Generic method for passing data for embeddable charts

Everyone can contribute. Help move this issue forward while earning points, leveling up and collecting rewards.

Problem to solve

Users typically have a suite of tools that they use to monitor their tech stack. In addition, we have many customers utilizing tools other than prometheus for time-series monitoring. Time series data is best consumed visually in a chart - we want to provide an intuitive way for our customers to visualize data from any tool in a GitLab issue.

Intended users

Sasha the Software Developer
Devon the DevOps Engineer
Sidney the Systems Administrator

Further details

This work contributes to the Incident Management Vision

Proposal

Conclusions

Overall Goal

The goal is to create a generic flow for users to generate gitlab charts from their datasources.

Sample use case

Users use different monitoring tools that produce data. At some point they might need to visualize this data in gitlab, e.g. embedding into issue description, comment, etc.

Problem

Gitlab charts consume data in a certain predefined format. To visualize user data - we need to find a way to transform user’s data into “digestible” by our chart data. As user rely on different systems that generate their data, consequently their data format is different. We need to find a generic way for users to:

Authenticate their datasource

Transform into predefined charts format

Summary:

Option 1: Even though we want more generic way, its good to have safe options. The most straightforward way would be for each separate datasource to create its adapter. From a developer’s standpoint it would be DataSourseClass inherited from some BasicAdapterClass that would define authentication fields, data transformation, validation rules and chart options rules for each specific datasource. The flow would be similar to adding Project Integrations

Pros:

It's a reliable way. No need for smart guess and complicated logic. Rules are strict and specific.

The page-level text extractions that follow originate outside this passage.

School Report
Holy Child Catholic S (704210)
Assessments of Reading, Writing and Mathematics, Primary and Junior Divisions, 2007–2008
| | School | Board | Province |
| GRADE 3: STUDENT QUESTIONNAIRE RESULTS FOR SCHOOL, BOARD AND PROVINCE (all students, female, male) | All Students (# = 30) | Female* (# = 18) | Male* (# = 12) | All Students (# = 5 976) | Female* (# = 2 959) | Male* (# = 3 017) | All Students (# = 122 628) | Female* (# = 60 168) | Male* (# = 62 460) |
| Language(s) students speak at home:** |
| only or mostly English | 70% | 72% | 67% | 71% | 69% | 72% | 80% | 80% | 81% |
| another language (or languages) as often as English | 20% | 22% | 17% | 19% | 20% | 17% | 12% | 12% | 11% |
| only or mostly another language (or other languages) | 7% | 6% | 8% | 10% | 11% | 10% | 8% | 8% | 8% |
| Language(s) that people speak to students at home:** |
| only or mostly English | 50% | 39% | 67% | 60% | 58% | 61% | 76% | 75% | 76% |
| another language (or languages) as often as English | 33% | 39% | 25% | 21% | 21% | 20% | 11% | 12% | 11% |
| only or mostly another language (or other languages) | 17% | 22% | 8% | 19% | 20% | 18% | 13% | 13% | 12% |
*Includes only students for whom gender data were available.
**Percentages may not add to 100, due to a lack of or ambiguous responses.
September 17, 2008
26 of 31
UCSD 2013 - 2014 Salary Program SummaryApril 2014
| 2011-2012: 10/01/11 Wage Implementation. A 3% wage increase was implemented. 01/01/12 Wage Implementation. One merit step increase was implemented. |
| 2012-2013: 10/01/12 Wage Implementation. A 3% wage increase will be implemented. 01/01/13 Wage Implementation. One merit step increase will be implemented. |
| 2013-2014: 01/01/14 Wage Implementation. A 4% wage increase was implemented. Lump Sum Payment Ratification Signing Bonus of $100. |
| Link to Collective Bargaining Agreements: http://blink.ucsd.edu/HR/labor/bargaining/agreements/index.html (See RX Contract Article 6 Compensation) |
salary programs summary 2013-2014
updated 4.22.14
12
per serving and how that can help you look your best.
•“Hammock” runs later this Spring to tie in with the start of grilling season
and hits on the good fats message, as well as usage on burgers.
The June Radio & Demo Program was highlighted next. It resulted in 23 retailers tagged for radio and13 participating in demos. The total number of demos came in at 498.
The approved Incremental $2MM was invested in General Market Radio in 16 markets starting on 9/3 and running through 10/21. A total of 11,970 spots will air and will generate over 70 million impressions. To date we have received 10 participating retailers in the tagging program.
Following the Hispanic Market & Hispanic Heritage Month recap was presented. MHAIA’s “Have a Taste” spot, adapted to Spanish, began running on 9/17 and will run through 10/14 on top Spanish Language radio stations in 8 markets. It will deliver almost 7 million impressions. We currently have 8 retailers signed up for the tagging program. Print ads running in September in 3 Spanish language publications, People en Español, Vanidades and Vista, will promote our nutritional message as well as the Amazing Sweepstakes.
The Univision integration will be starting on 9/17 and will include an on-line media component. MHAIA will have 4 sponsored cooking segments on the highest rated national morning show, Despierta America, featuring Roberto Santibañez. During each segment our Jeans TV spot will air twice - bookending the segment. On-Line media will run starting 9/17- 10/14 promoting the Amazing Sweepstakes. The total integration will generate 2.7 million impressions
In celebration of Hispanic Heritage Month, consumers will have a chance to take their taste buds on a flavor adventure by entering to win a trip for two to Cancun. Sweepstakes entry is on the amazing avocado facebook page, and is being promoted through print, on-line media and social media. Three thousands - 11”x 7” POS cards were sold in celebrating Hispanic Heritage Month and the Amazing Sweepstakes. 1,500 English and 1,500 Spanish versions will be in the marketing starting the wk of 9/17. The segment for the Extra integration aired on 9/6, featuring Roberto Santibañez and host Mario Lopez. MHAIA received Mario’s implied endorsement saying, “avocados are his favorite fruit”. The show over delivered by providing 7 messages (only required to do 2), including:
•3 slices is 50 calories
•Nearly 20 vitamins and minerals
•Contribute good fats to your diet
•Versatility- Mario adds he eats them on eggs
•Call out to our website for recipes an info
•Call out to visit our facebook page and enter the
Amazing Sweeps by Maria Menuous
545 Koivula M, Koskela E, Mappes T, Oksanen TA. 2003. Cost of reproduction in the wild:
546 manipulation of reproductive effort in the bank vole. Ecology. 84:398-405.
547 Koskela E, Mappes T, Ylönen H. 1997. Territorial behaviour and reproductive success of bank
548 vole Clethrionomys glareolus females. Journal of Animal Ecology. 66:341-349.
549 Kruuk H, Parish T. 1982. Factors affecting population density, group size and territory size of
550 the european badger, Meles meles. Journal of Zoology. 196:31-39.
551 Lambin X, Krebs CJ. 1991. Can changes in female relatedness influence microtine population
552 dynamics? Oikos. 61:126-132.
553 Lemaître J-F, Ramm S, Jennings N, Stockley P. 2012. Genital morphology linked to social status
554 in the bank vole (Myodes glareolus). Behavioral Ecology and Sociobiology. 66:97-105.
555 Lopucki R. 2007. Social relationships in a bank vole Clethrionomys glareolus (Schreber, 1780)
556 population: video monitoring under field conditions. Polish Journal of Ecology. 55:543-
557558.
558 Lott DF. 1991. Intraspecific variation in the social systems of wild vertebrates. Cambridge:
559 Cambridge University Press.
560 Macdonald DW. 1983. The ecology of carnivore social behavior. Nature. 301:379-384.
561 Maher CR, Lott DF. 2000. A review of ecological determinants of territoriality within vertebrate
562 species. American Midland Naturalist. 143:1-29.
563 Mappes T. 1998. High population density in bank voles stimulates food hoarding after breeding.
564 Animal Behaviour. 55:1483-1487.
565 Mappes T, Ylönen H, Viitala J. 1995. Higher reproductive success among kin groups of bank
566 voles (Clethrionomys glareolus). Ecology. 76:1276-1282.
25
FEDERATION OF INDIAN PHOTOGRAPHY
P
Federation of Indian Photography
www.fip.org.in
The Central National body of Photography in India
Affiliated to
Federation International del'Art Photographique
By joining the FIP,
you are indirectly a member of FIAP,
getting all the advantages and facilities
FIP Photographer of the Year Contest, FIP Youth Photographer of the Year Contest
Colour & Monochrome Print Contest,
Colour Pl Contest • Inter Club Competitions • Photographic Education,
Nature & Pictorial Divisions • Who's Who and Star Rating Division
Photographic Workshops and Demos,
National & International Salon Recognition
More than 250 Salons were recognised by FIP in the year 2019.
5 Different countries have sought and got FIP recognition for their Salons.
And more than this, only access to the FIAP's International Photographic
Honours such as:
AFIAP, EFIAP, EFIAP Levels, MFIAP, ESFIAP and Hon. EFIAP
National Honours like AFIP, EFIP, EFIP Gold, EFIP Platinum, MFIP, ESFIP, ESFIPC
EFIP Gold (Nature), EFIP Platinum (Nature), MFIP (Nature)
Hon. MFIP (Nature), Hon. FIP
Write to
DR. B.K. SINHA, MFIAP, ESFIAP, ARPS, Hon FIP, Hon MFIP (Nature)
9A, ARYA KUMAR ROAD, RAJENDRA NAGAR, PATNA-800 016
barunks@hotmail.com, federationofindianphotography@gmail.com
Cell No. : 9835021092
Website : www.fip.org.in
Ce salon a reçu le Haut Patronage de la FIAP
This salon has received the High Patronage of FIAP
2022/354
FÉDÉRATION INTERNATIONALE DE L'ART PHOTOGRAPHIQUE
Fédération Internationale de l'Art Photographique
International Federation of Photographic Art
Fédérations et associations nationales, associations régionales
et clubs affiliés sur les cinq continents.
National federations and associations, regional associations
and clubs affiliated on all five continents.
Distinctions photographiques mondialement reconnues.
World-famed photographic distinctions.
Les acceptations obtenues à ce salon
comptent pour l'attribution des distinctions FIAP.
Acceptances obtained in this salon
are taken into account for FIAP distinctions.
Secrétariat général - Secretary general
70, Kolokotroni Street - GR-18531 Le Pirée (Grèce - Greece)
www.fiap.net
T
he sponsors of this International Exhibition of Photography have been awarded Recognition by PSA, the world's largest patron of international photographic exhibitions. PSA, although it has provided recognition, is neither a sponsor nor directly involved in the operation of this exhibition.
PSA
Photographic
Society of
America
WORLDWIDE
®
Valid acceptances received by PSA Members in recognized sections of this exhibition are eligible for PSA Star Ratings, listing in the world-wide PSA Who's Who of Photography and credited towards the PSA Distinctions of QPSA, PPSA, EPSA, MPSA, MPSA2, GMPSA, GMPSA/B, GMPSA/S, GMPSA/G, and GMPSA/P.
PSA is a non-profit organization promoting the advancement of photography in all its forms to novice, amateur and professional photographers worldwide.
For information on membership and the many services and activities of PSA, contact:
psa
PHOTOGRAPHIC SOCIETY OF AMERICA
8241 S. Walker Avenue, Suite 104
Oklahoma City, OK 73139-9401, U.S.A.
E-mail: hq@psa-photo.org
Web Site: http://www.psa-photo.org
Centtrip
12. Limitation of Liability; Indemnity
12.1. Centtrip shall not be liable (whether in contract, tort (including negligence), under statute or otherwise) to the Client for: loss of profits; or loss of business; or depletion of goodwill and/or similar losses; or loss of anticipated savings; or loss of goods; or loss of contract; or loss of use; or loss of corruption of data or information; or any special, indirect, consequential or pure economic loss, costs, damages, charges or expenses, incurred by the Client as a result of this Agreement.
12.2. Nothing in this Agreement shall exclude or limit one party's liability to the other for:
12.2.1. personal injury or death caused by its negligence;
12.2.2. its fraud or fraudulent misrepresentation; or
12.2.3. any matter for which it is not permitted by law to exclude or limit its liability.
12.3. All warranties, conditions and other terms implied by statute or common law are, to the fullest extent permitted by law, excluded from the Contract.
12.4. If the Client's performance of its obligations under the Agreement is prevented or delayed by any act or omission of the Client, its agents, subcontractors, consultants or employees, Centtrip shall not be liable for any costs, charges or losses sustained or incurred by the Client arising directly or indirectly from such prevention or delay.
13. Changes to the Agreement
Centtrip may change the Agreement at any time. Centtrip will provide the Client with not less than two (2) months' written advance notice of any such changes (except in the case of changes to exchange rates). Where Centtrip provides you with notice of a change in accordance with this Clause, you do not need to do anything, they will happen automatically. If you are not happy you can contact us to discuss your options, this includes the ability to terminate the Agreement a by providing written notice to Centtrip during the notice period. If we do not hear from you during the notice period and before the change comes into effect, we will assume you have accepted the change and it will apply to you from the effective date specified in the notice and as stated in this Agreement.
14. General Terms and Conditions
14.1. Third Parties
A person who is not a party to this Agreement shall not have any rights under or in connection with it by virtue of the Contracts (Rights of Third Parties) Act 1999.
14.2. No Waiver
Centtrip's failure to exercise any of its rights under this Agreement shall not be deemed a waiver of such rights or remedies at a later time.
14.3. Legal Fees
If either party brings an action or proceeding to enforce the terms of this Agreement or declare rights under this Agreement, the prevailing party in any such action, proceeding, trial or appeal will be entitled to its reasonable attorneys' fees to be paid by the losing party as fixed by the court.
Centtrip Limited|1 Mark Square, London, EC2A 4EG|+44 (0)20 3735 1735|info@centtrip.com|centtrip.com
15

Grafana is using extension by data source plugins, so it is already verified solution

Reusable. As long as the adapter is created, it can be used by any user.

Cons:

Someone actually has to create these adapters. It can be done on GitLab’s side or by contributors extending our codebase.

It’s not very “generic”. On our side we can create a couple of adapters with the most commonly used data sources. But still each separate case would require engineering effort.

Option 2: Create user interface that will allow user to add as many different datasources for charts as he desires

Assumption: for starters we’ll assume that each datasource can provide data in JSON format and limit charts to line & area as they require data in pretty much the same format

Data Transformation

For proof of concept a basic UI with 2 users inputs - sample json and transformation rules was created. On convert JSON button click user’s JSON is converted with user provided rules and sample charts are rendered.

To describe data transformation rules https://www.npmjs.com/package/awesome-json2json mapper tool was selected. It allows to map field to field, provide default values, formatter functions, etc. There are some other tools out there but this one seemed the most intuitive to start with. It just proves that we can actually transform user data to any desired structure. We can investigate other tools in scope of a separate task. This mapper function would be saved on BE side with some identifier and used for future data transformations.

Questions/ Concerns:

Creating mapping function does require some engineering involvement. As a future improvement we can create some drag&drop UI for instance to map field to field without any coding. Should we actually do that or little coding wouldn’t do any harm and probably is more flexible?

Besides allowing user to add code that would actually be executed might have security concerns. +1 for UI where we generate formatting rules ourselves.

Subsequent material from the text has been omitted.